Vittime
Una riflessione ad una settimana dalla strage di Parigi
Chi sono le vittime dell’attentato di Parigi? Innanzitutto i morti. Persone innocenti, colpevoli solo di vivere e di essere lì a quell’ora.
Seconda vittima è il nostro senso di sicurezza. Dobbiamo fare i conti non con la paura, che ha sempre un oggetto determinato che la suscita, ma con l’angoscia, che sorge come diffuso stato di inquietudine di fronte a una minaccia di origine indefinita.

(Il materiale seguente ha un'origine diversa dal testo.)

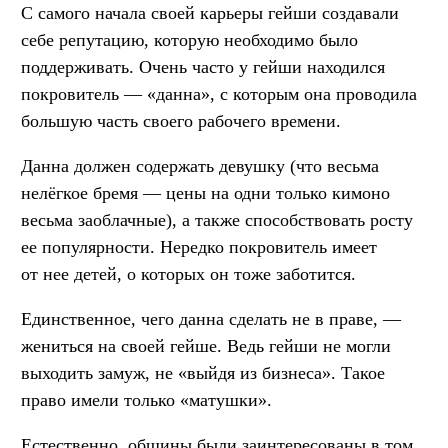
С самого начала своей карьеры гейши создавали
себе репутацию, которую необходимо было
поддерживать. Очень часто у гейши находился
покровитель — «данна», с которым она проводила
большую часть своего рабочего времени.
Данна должен содержать девушку (что весьма
нелёгкое бремя — цены на одни только кимоно
весьма заоблачные), а также способствовать
росту
ее популярности. Нередко покровитель имеет
от нее детей, о которых он тоже заботится.
Единственное, чего данна сделать не в праве, —
жениться на своей гейше. Ведь гейши не могли
выходить замуж, не «выйдя из бизнеса». Такое
право имели только «матушки».
Естественно, общины были заинтересованы в том,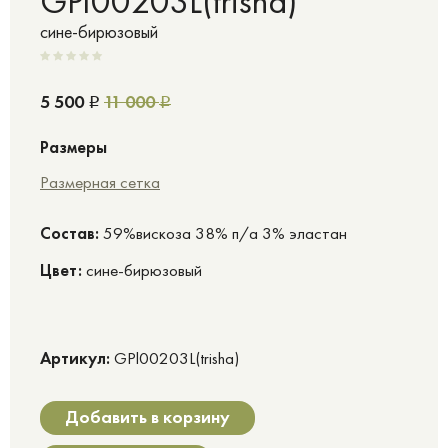
GPl00203L(trisha)
сине-бирюзовый
5 500
11 000
Р
Р
Размеры
Размерная сетка
Cостав:
59%вискоза 38% п/а 3% эластан
Цвет:
сине-бирюзовый
Артикул:
GPl00203L(trisha)
Добавить в корзину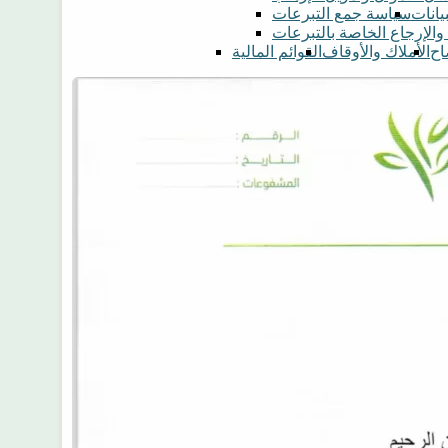
انات
سياسة جمع التبرعات
والإرجاع الخاصة بالتبرعات
اح
الأملاك والأوقاف
القوائم المالية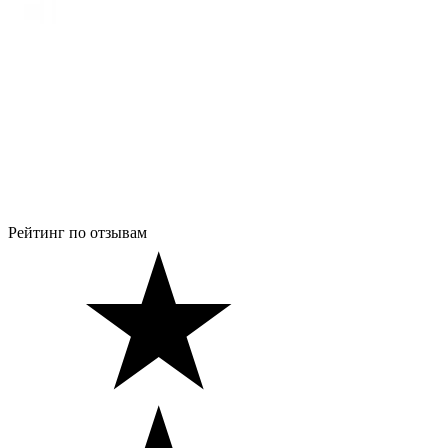
Рейтинг по отзывам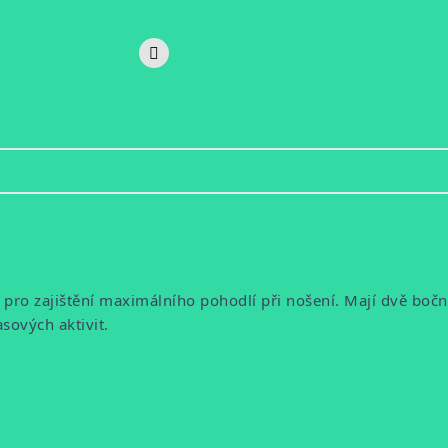
ro zajištění maximálního pohodlí při nošení. Mají dvě bočn
sových aktivit.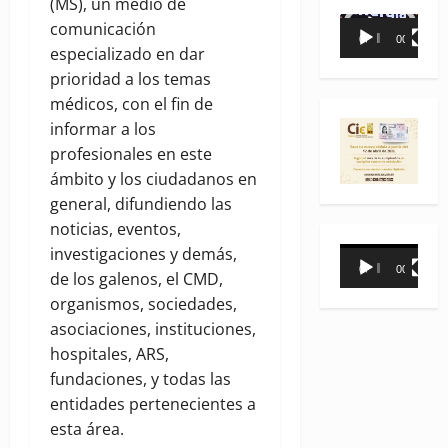
(MS), un medio de
Reproductor
comunicación
00:00
00:35
de
especializado en dar
vídeo
prioridad a los temas
médicos, con el fin de
informar a los
profesionales en este
ámbito y los ciudadanos en
general, difundiendo las
noticias, eventos,
investigaciones y demás,
Reproductor
00:00
00:31
de los galenos, el CMD,
de
organismos, sociedades,
vídeo
asociaciones, instituciones,
hospitales, ARS,
fundaciones, y todas las
entidades pertenecientes a
esta área.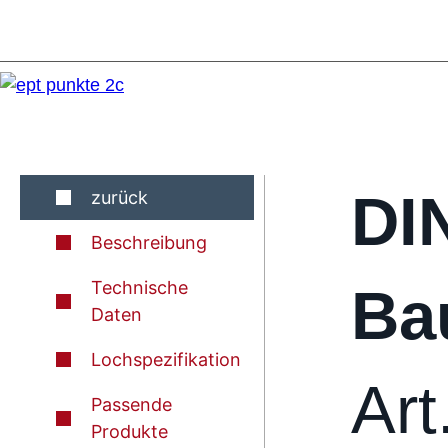
DI
zurück
Beschreibung
Technische
Ba
Daten
Lochspezifikation
Art
Passende
Produkte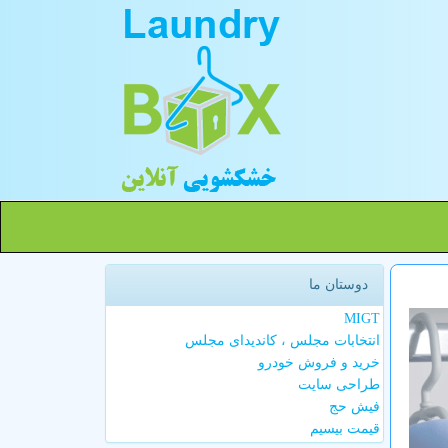
دوستان ما
MIGT
انتخابات مجلس ، کاندیدای مجلس
خرید و فروش خودرو
طراحی سایت
فیش حج
قیمت بیسیم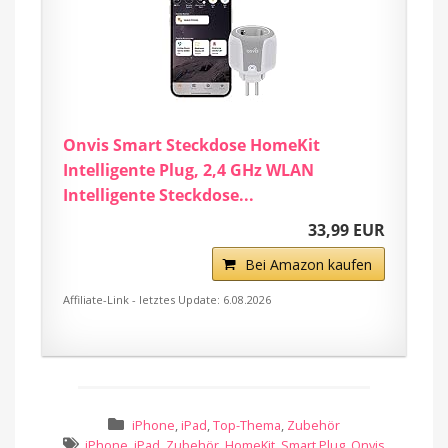
Onvis Smart Steckdose HomeKit
Intelligente Plug, 2,4 GHz WLAN
Intelligente Steckdose...
33,99 EUR
Bei Amazon kaufen
Affiliate-Link - letztes Update: 6.08.2026
iPhone
,
iPad
,
Top-Thema
,
Zubehör
iPhone
,
iPad
,
Zubehör
,
HomeKit
,
Smart Plug
,
Onvis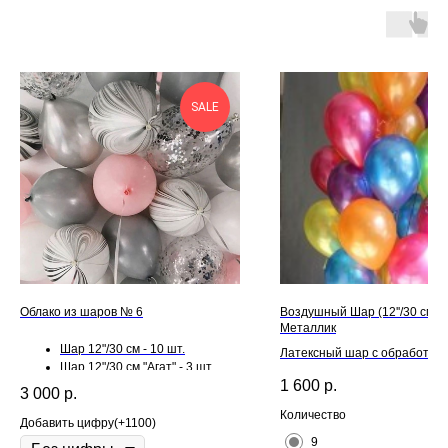
SALE
Облако из шаров № 6
Воздушный Шар (12''/30 см) 
Металлик
Шар 12"/30 см - 10 шт.
Латексный шар с обработкой H
Шар 12"/30 см "Агат" - 3 шт.
для длительного полета и л
1 600
р.
Шар 12"/30 см "Конфетти" - 2
3 000
р.
шт.
Количество
Добавить цифру(+1100)
9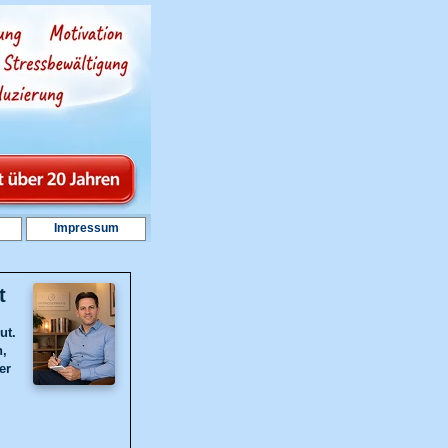
Impressum
t
ut.
n,
er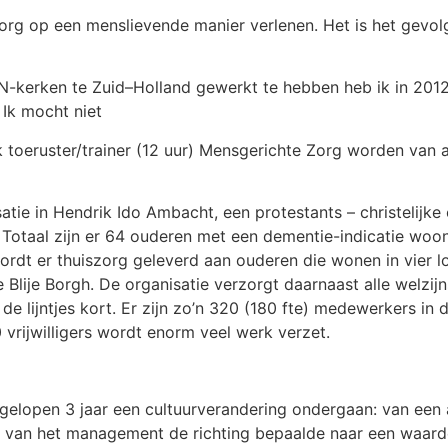
rg op een menslievende manier verlenen. Het is het gevolg 
KN-kerken te Zuid–Holland gewerkt te hebben heb ik in 201
Ik mocht niet
ook toeruster/trainer (12 uur) Mensgerichte Zorg worden va
atie in Hendrik Ido Ambacht, een protestants – christelijke
a. Totaal zijn er 64 ouderen met een dementie-indicatie w
rdt er thuiszorg geleverd aan ouderen die wonen in vier l
 Blije Borgh. De organisatie verzorgt daarnaast alle welzij
 lijntjes kort. Er zijn zo’n 320 (180 fte) medewerkers in di
0 vrijwilligers wordt enorm veel werk verzet.
fgelopen 3 jaar een cultuurverandering ondergaan: van een 
 van het management de richting bepaalde naar een waarder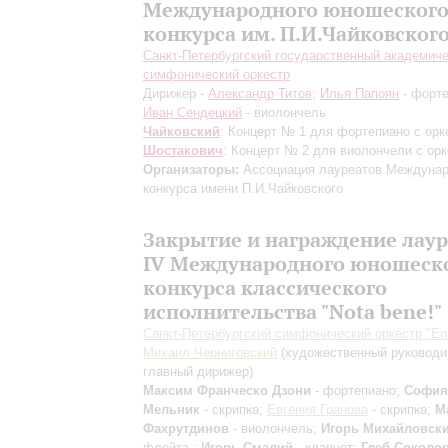
Международного юношеског
конкурса им. П.И.Чайковског
Санкт-Петербургский государственный академич
симфонический оркестр
Дирижер -
Александр Титов
;
Илья Папоян
- форте
Иван Сендецкий
- виолончель
Чайковский
: Концерт № 1 для фортепиано с орк
Шостакович
: Концерт № 2 для виолончели с ор
Организаторы:
Ассоциация лауреатов Междунар
конкурса имени П.И.Чайковского
Закрытие и награждение лаур
IV Международного юношеск
конкурса классического
исполнительства "Nota bene!"
Санкт-Петербургский симфонический оркестр "En
Михаил Черниговский
(художественный руководи
главный дирижер)
Максим Франческо Дзони
- фортепиано;
София
Мельник
- скрипка;
Евгения Гранова
- скрипка;
М
Фахрутдинов
- виолончель;
Игорь Михайловск
флейта ;
Игорь Смалий
- кларнет;
Глеб Соколо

Terza vittima è il modello di integrazione francese, che proclama uguaglianza e marginalizza i meno agiati, che pretende di uniformare nell’indistinzione, senza tenere conto della necessità psicologica e culturale del principio di individuazione e della sua indispensabilità in un autentico dialogo. La maggior parte dei terroristi era di cittadinanza francese o belga.
Quarta vittima sono le migliaia di musulmani che nulla hanno a che fare con l’Isis. I nostri vicini di casa che pregano Allah, e lavorano e faticano per mandare a scuola i figli. Che fare ora? (In riferimento all’elenco precedente). Riguardo i morti è necessario accettare un tempo di lutto collettivo; inventare iniziative che rendano onore alla loro memoria; e per chi è credente aggiungere la preghiera.
Secondo: non implodere, fare i conti con l’angoscia. Un percorso di crescita post-traumatica, direbbe Frankl. Terzo: ripensare i modelli di integrazione, considerando che il principio di individuazione (in sé positivo), se esasperato dal risentimento, può diventare principio di contrapposizione e distruzione. Continueremo a proclamare eguaglianza e instaurare disuguaglianze e marginalizzazione coltivando il risentimento?
Quarto: in questi giorni c’è un eccessivo entusiasmo, ormonale, a parlare di guerra. È una parola pesante, gravida di conseguenze. Dovrebbe bruciare in bocca. Si vis pacem para bellum, dicevano. Forse è così. Non si è mai vista, però, una guerra, in assenza di strategia e visione complessiva, risolvere un solo problema storico. Anzi. Prudenza con le parole. Così come prudenti devono essere i giornali. Libero, sabato 14, titolava in prima pagina «bastardi islamici». Dispiace rilevare che il titolista di prima non sappia l’Italiano. Islamici è differente da islamisti e non è indifferente o senza conseguenze la scelta della parola. Così facendo o si aumenta il numero della quarta vittima; o si coltiva il risentimento.